Israël-Liban : après l'échange de tirs, l'ONU organise une rencontre tripartite

4 août 2010
Tour d'observation d'ONU près de la Ligne bleue à la frontière entre le Liban et Israël.

Après l'échange de tirs meurtrier survenu mardi entre l'armée israélienne et l'armée libanaise à proximité de la localité d'Aadaissé, au Sud Liban, la Force intérimaire des Nations Unies au Liban (FINUL) a organisé mercredi une rencontre tripartite avec des représentants des deux armées.

« Le Commandant de la FINUL, le général Alberto Asarta Cuevas, a appelé à la tenue d'une rencontre tripartite extraordinaire », a fait savoir mercredi un porte-parole de la FINUL. « Cette rencontre a pour but de répondre à la situation grave qui s'est développée ces deux derniers jours afin de prévenir le retour d'une telle situation », a-t-il ajouté.
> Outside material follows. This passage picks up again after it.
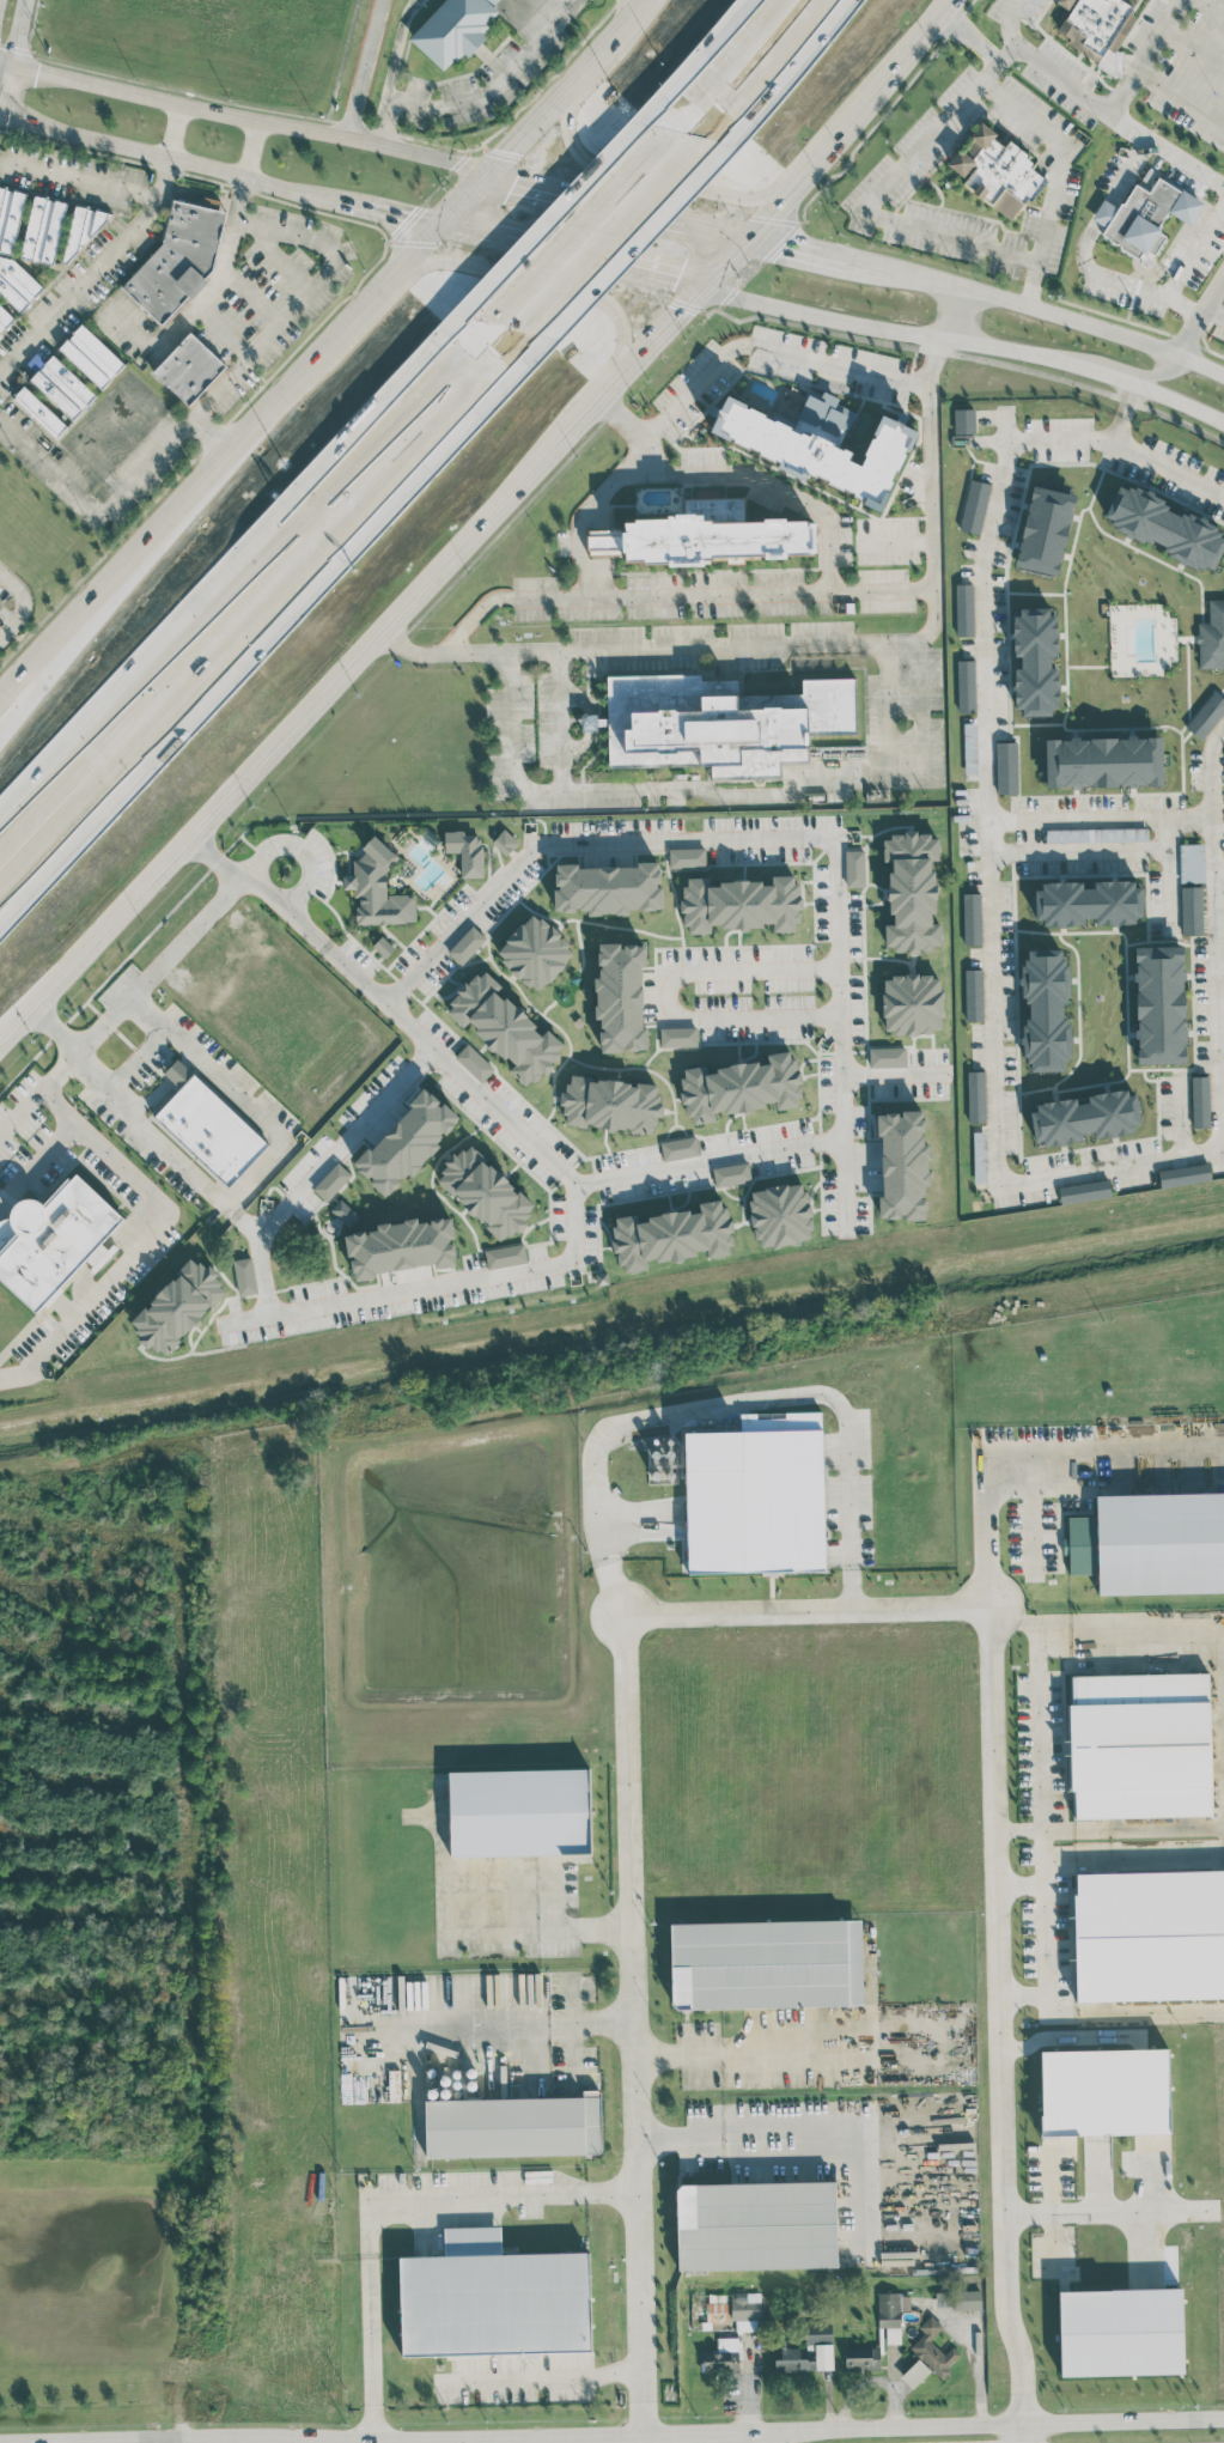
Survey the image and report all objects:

La réunion tripartite entre représentants de l'ONU, de l'armée israélienne et de l'armée libanaise s'est déroulée mercredi soir au point de passage de Ras Al Naqoura au Sud Liban. Le Coordonnateur spécial de l'ONU pour le Liban, Michael Williams, était également présent.

"L'échange de tirs a commencé bien que nous ayons fait notre mieux pour l'empêcher", a dit le Secrétaire général adjoint des Nations Unies aux opérations de maintien de la paix, Alain Le Roy, lors d'un point de presse à New York. Il a précisé que la FINUL avait négocié un cessez-le-feu pour mettre fin aux tirs.
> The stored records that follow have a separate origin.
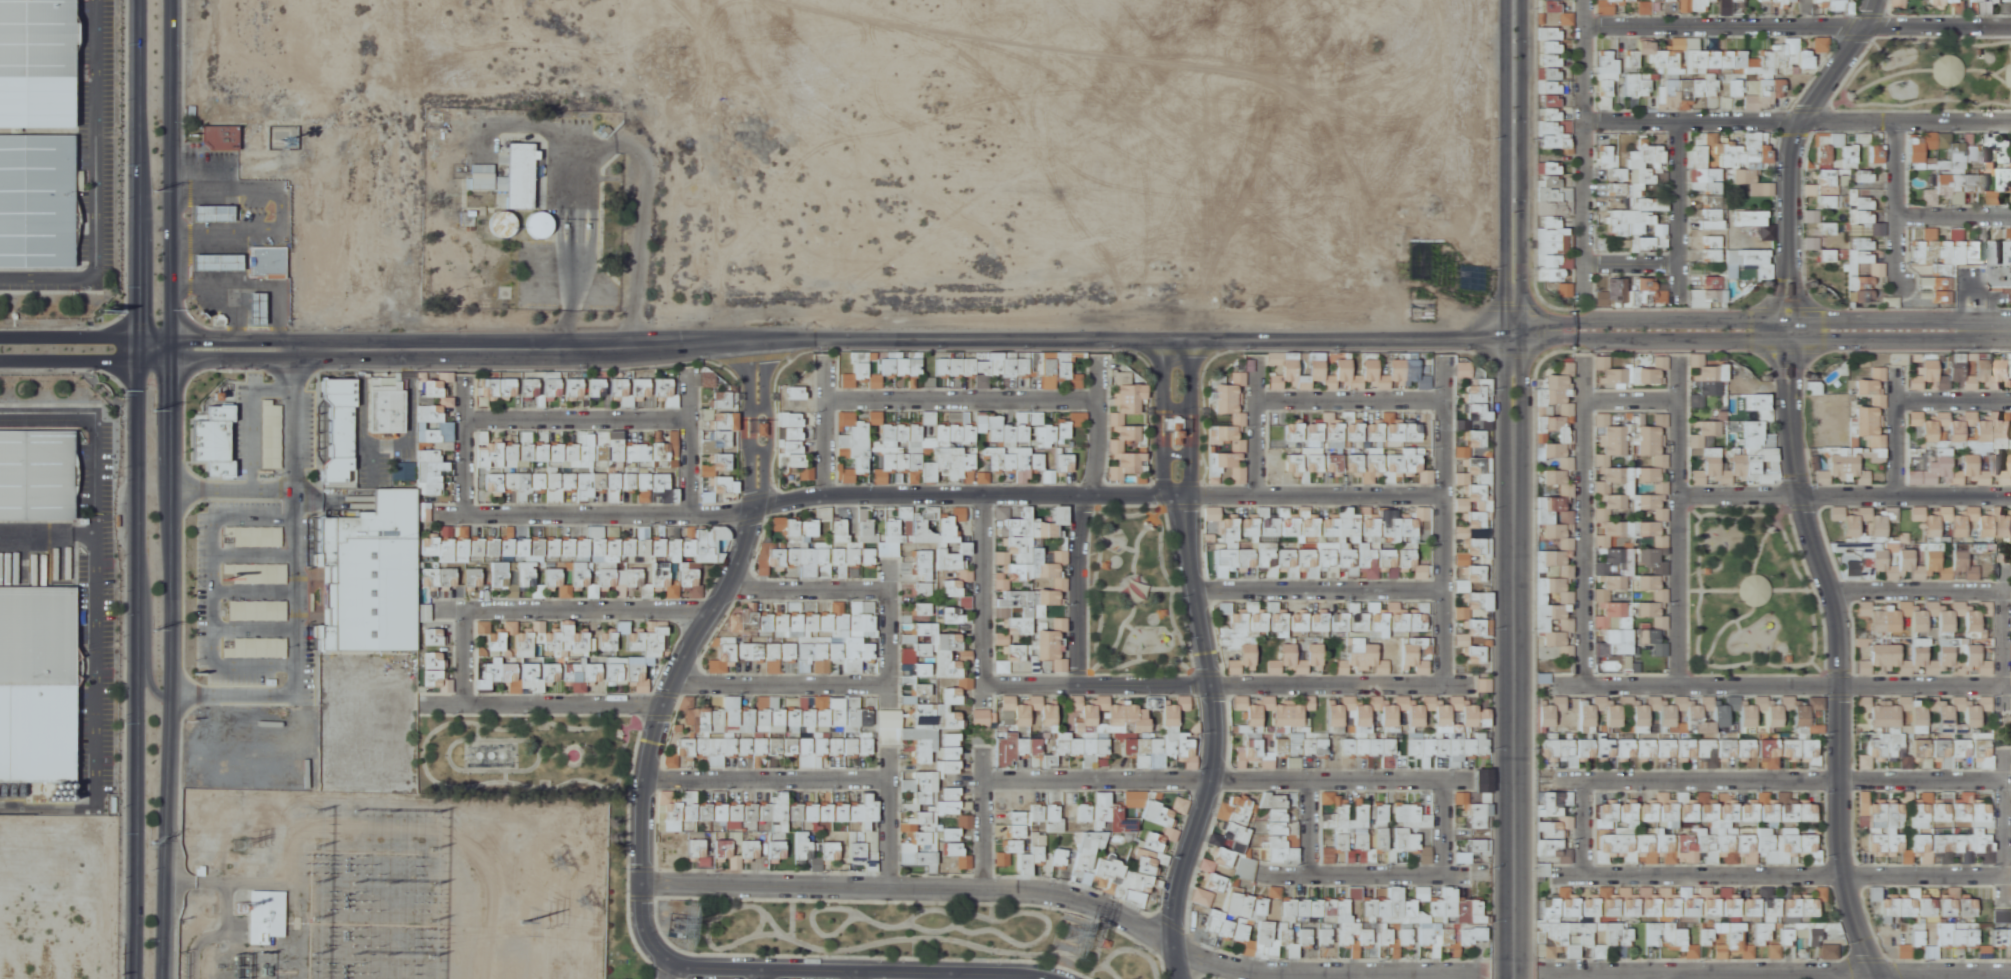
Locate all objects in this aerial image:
park: (1928, 77)
gas station: (212, 209)
gas station: (216, 258)
park: (1136, 591)
park: (1751, 597)
park: (550, 783)
power tower: (560, 864)
power substation: (315, 889)
power tower: (583, 903)
park: (925, 931)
Selon lui, l'incident de mardi est "le plus sérieux" depuis 2006. Il a estimé que l'existence d'un mécanisme tripartite réunissant la FINUL, Israël et le Liban, était un "succès important". Il s'est félicité que les deux parties aient accepté la proposition de l'ONU d'une réunion tripartite urgente.

Lors de cette réunion, la FINUL a présenté aux deux parties les résultats préliminaires de son enquête sur l'incident. Elle les a appelées à exercer un "maximum de retenue" et à "éviter toute action qui pourrait accroître les tensions", a dit la force onusienne dans un communiqué.

"Nous avons eu une réunion constructive", a dit le général Asarta. "J'ai souligné l'importance de garantir le plein respect de la Ligne bleue par toutes les parties."

Selon la presse, les violences ont commencé quand des soldats libanais ont ouvert le feu sur des militaires israéliens essayant de déraciner un arbre, qui se trouvait en territoire libanais, d'après le Liban, en territoire israélien, d'après Israël.

« Les enquêteurs de la FINUL se sont rendus sur le terrain et ont commencé l'enquête. Les recherches sont toujours en cours », indique la force onusienne. « Cependant, la FINUL a établi, que les arbres coupés par l'armée israélienne sont situés au sud de la Ligne Bleue du côté israélien », ajoute-t-elle.

« Dans cette zone, le gouvernement libanais avait quelques réserves concernant la Ligne Bleue, comme le gouvernement israélien en a à d'autre endroits », précise la force des Nations Unies. Le Liban et Israël ont confirmé au Secrétaire général de l'ONU, Ban Ki-moon, « qu'en dépit de leurs réserves », les deux pays « allaient respecter la Ligne ».

Le respect de la Ligne Bleue est l'un des points les plus importants de la résolution 1701 du Conseil de sécurité qui a mis un terme en 2006 au conflit entre Israël et le mouvement libanais Hezbollah.

Mardi, Ban Ki-moon a appelé les deux parties « à un maximum de retenue » et s'est dit « très préoccupé par l'échange de tirs entre les Forces de défense israélienne et l'Armée libanaise ». Le chef de l'ONU a également « regretté la perte de plusieurs vies humaines » lors de cet incident, « le plus grave qui soit survenu entre les deux pays depuis la résolution 1701 du Conseil de sécurité ».

Selon la presse, les échanges de tirs ont provoqué la mort de deux militaires et d'un journaliste libanais et d'un haut-gradé israélien.